Nieuws
dinsdag, 18 okt 2022

“Van herstelbetalingen aan Congo kan geen sprake zijn”

Het Vlaams Belang zal zich met alle mogelijke middelen verzetten tegen ieder paars-groen voornemen om belastinggeld te besteden aan herstelbetalingen aan Congo. “Dit zou wel een bijzonder slecht signaal zijn in deze sociaal-economische crisis met groeiende armoede bij onze bevolking”, zegt Kamerlid Kurt Ravyts. “En het koloniaal verleden van België vóór 1960 vormde toen internationaalrechtelijk geen schending, laat staan dat de huidige inwoners van dit land aansprakelijk kunnen gehouden worden.
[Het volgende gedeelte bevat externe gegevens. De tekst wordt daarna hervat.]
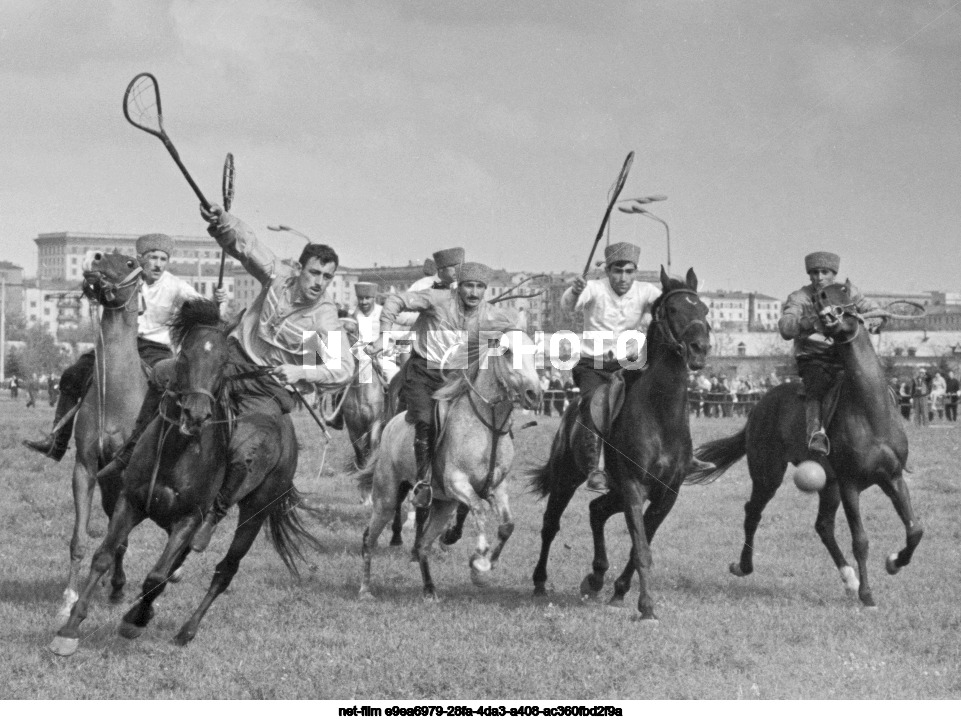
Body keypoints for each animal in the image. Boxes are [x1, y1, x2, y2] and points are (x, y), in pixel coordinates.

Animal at [51, 296, 322, 656]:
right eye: (184, 357)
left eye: (223, 362)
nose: (196, 413)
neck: (176, 453)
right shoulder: (130, 502)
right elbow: (105, 556)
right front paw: (70, 628)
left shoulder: (188, 519)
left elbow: (156, 576)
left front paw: (135, 620)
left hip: (254, 511)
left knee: (224, 570)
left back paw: (185, 630)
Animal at [358, 330, 544, 600]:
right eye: (507, 352)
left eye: (536, 353)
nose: (534, 394)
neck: (488, 426)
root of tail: (390, 424)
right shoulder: (457, 483)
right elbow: (479, 510)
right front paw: (479, 563)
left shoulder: (498, 488)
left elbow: (507, 525)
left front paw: (488, 566)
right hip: (386, 499)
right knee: (368, 539)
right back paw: (365, 589)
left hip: (443, 506)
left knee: (423, 544)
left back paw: (430, 589)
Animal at [528, 268, 708, 620]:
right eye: (673, 309)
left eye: (704, 309)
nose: (700, 349)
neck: (660, 413)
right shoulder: (634, 486)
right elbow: (641, 547)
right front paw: (647, 605)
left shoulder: (666, 493)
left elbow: (641, 542)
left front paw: (621, 590)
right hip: (567, 479)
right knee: (550, 524)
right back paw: (541, 581)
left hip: (615, 491)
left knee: (596, 510)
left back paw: (596, 577)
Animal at [688, 278, 924, 604]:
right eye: (819, 298)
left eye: (846, 295)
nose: (827, 314)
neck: (870, 409)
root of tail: (759, 407)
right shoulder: (850, 484)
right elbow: (860, 540)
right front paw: (867, 594)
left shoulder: (892, 477)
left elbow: (915, 530)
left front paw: (893, 563)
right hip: (769, 474)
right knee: (753, 512)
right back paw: (743, 566)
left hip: (828, 485)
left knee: (822, 526)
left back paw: (848, 577)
En al helemaal niet de Vlamingen, die voor 1960 tweederangsburgers waren.”

Na de bijna oneindige reeks hoorzittingen werd gisteren in de Congocommissie de eerste reeks algemene politieke beschouwingen beëindigd. “Het is nu wachten op het ontwerp van eindrapport met concrete aanbevelingen aan de regering”, aldus Ravyts. “En dat belooft niet veel goeds. Gesteund door de elitaire hypermoralisten van Ecolo wil de PS via een achterdeur een vorm van herstelbetalingen introduceren. Een zogenaamde ‘fondation’ zou de verdere historische zoektocht naar de ‘verantwoordelijken’ financieren, evenals een extra vorm van ontwikkelingssamenwerking voor Congo, Rwanda en Burundi.”

“Er wordt over herstelbetalingen gesproken terwijl het onderzoek nog verre van volledig is”

Het Vlaams Belang blijft ondanks een actieve deelname aan de werkzaamheden van de bijzondere commissie kritisch voor een aantal van de initiële beweegredenen die geleid hebben tot de totstandkoming ervan, met name het tegemoetkomen aan een groot aantal van de maatschappelijke wensen van de zogenaamde Congolese, Rwandese en Burundese ‘diaspora’, ook geconcretiseerd in de Belgische veruitwendiging van de Black Lives Matter-beweging.

“Uiteraard erkennen we de historische verantwoordelijkheden van welbepaalde leden van het Belgisch Koningshuis en van de Belgische Staat”, vervolgt Ravyts. “En dit op het vlak van het zowel tijdens de periode van Congo-Vrijstaat als tijdens de periode van Belgische Kongo in standhouden en ontwikkelen van een koloniaal systeem dat gestoeld was op segregatie, economische uitbuiting, paternalisme ontmenselijking en mentale kolonisering.”

“Maar op het vlak van de waarheidsvinding zijn er trouwens nog tal van hiaten”, merkt Ravyts tot slot op. “We willen onder meer een onderzoek naar de omvang van de gewelddaden ten opzichte van Belgische kolonialen die zich na de onafhankelijkheid van de Republiek Congo ontegensprekelijk hebben voorgedaan. Bij koninklijk besluit van 16 juli 1960 werd een onderzoekscommissie opgericht over misdaden in de Republiek Congo vanaf 30 juni 1960. Deze commissie zou nooit een eindrapport hebben afgeleverd, maar wel enkele tussentijdse rapporten hebben opgesteld. Over deze rapporten moet volledige transparantie komen en deze gebeurtenissen en hun nasleep moeten deel kunnen uitmaken van het proces tot waarheidsvinding en het verzoeningsproces.”